De plus, il convient de noter que les qualités nutritionnelles de l'aliment ne sont pas les seuls éléments du casse-tête chinois de l'obsession pour une alimentation saine : les techniques de cuisson ou les ''heures conseillées'' ne sont pas en reste. Et l'insupportable sentiment de culpabilité rongeant le malade au moindre écart, si rare fut-il, constitue tout sauf une aide pour un rapport sain à la nourriture. En effet, un simple carré de chocolat,si petit fut-il, peut soulever de sérieux remords incitant le sujet à sévir en compensation et à monter d'un cran le drastique de sa diète8. Une sérénité globale de l'individu est à ces conditions inimaginable.

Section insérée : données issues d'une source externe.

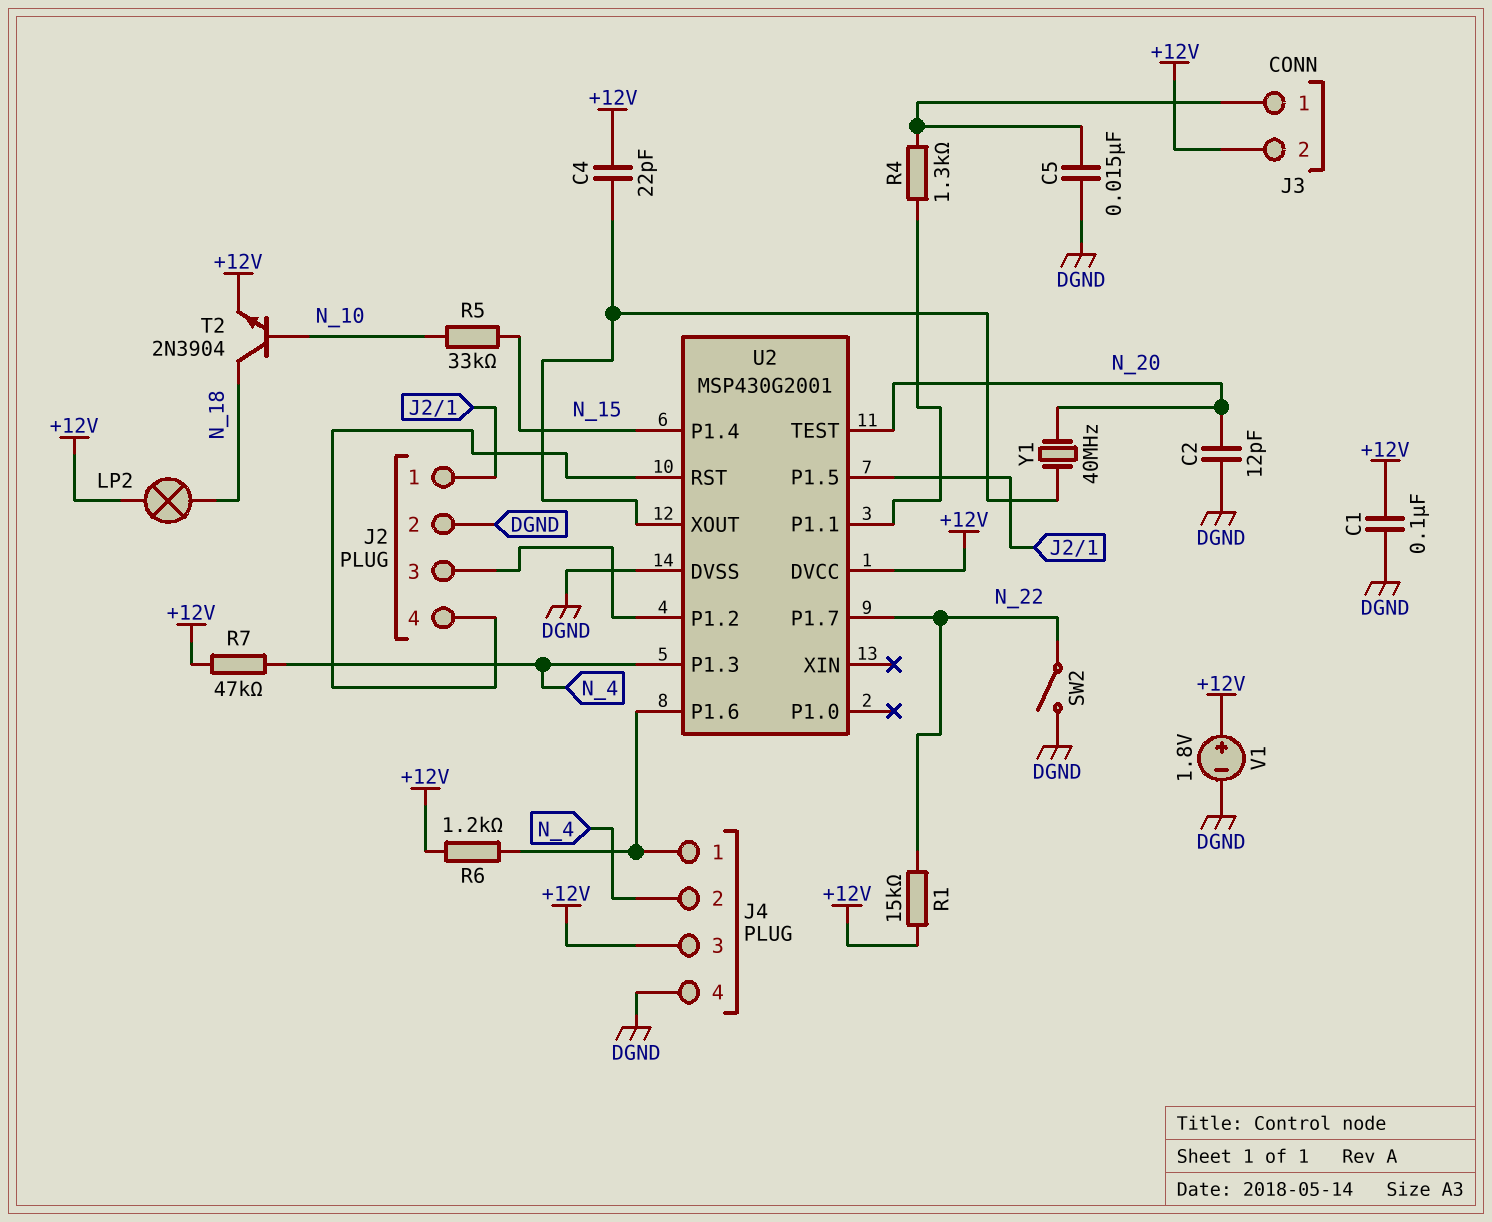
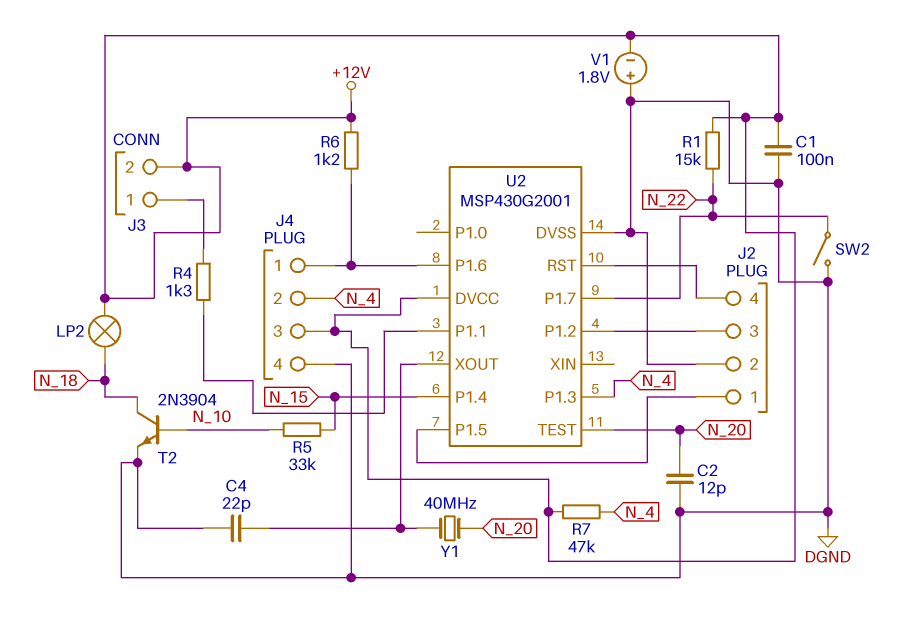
C4: 22pF (+12V, U2/XOUT) -> 22pF (DGND, U2/XOUT)
C5: 15nF (DGND, J3/1) -> none
T2: NPN 2N3904 (B N_10, C N_18, E +12V) -> NPN 2N3904 (B N_10, C N_18, E DGND)
V1: 1.8V (plus +12V, minus DGND) -> 1.8V (plus DGND, minus +12V)

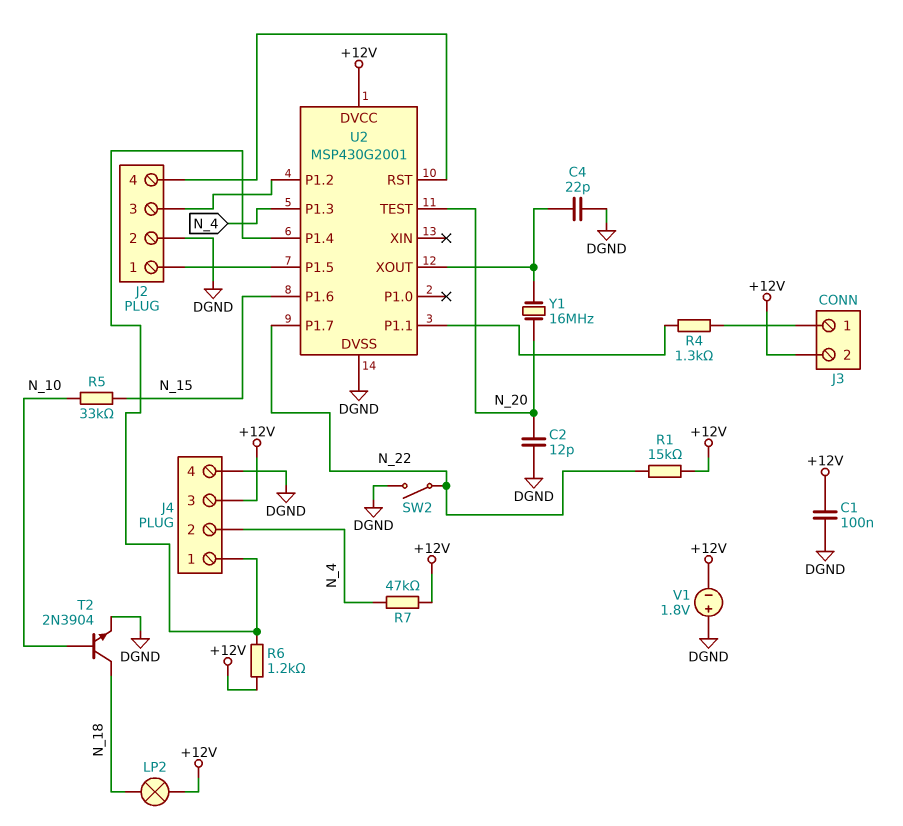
U2 pin P1.4: N_15 -> J4/1
U2 pin P1.6: J4/1 -> N_15
Y1: 40MHz (N_20, U2/XOUT) -> 16MHz (N_20, U2/XOUT)

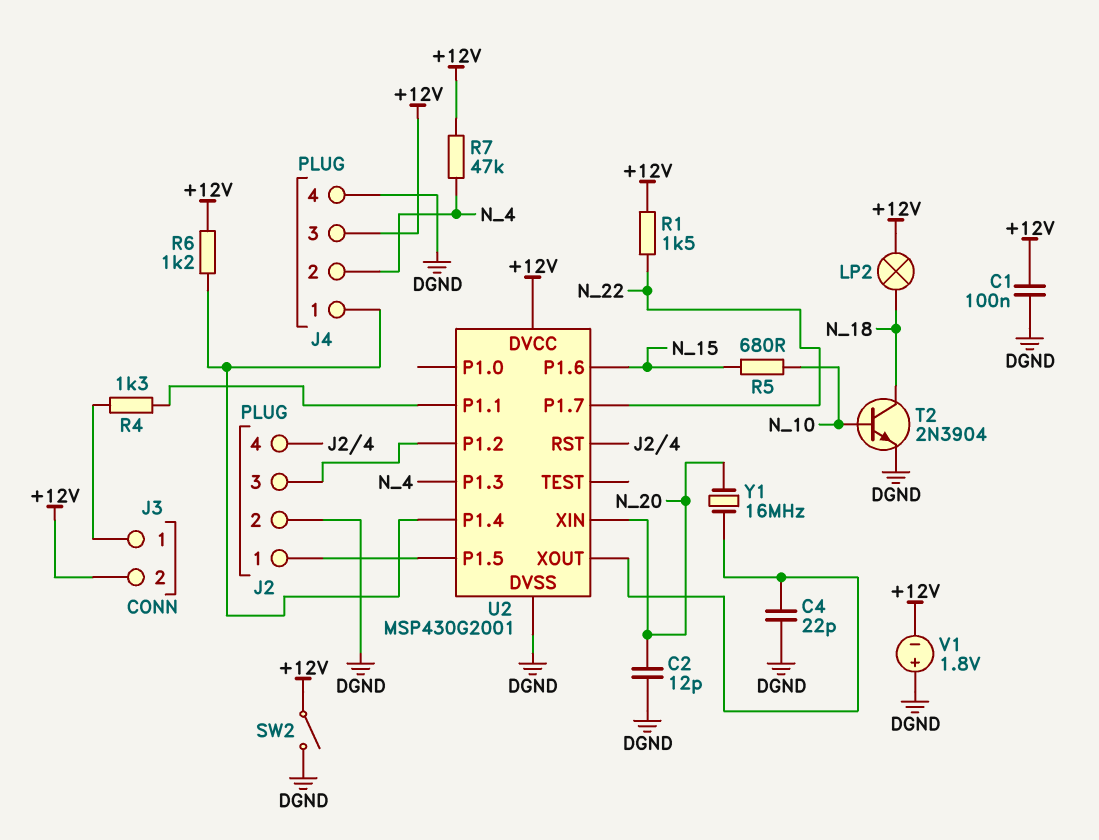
R1: 15k (+12V, N_22) -> 1.5k (+12V, N_22)
R5: 33k (N_10, N_15) -> 680 (N_10, N_15)
SW2: switch (DGND, N_22) -> switch (+12V, DGND)
U2 pin TEST: N_20 -> none
U2 pin XIN: none -> N_20

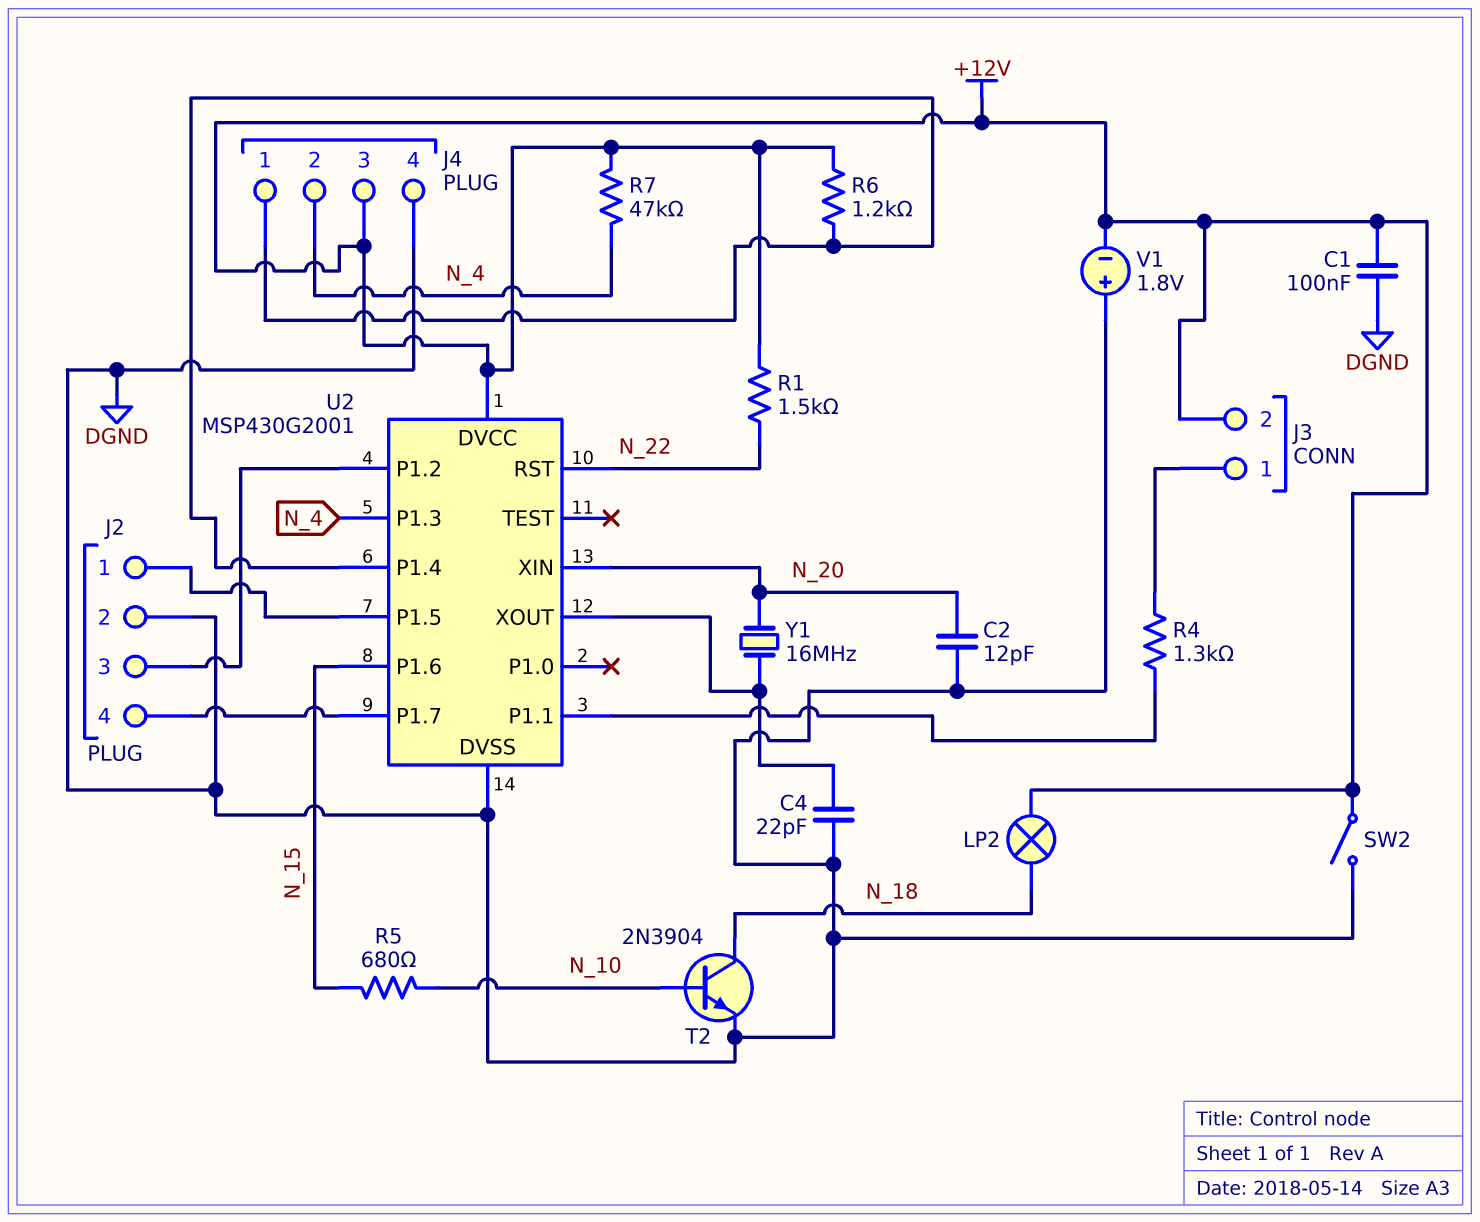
U2 pin P1.7: N_22 -> J2/4
U2 pin RST: J2/4 -> N_22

Ainsi, sans s'éterniser à une liste encore plus exhaustive, on comprend aisément que, au vu des préoccupations que peuvent soulever les denrées alimentaires de base, non transformées, le sujet orthorexique fuie comme la peste restaurants, street food ou snacks industriels. Le tupperware devient son meilleur ami, et c'est quand il devient son double, inséparable, que la vie sociale risque fort d'en pâtir. En effet, l'imposition de telles pratiques alimentaires, si draconiennes, rime avec exclusion9. Cependant, nous avons bien plus souvent affaire à une auto-exclusion, car la psychose accorde la priorité absolue à la qualité nutritive du repas ; le lien social n'importe guère. Or, la nutritionniste-psychothérapeute Josée Guérin est catégorique : « La volonté de manger sainement devient un problème lorsque le temps consacré à l’alimentation commence à empiéter sur les autres sphères de la vie et que les comportements sociaux en sont affectés. »10 Une vie sociale perturbée est du reste le critère retenu par le très sérieux DSM11 pour définir le trouble mental et le distinguer d'attitudes particulières autres.

Donc, comme dans des cas d'anorexie et/ou de boulimie, si le sujet n'opte pas pour la solitude qui lui permet de satisfaire ses TOC alimentaires, il adoptera en société un comportement inadapté, et parfois bien malgré lui, inconsciemment : quel mal à vouloir faire attention ? À l'instar des deux autres TCA susmentionnés, il y a bien souvent déni total du sujet, ou plutôt ignorance due à un aveuglement, alors que la reconnaissance est la première étape vers toute amélioration12.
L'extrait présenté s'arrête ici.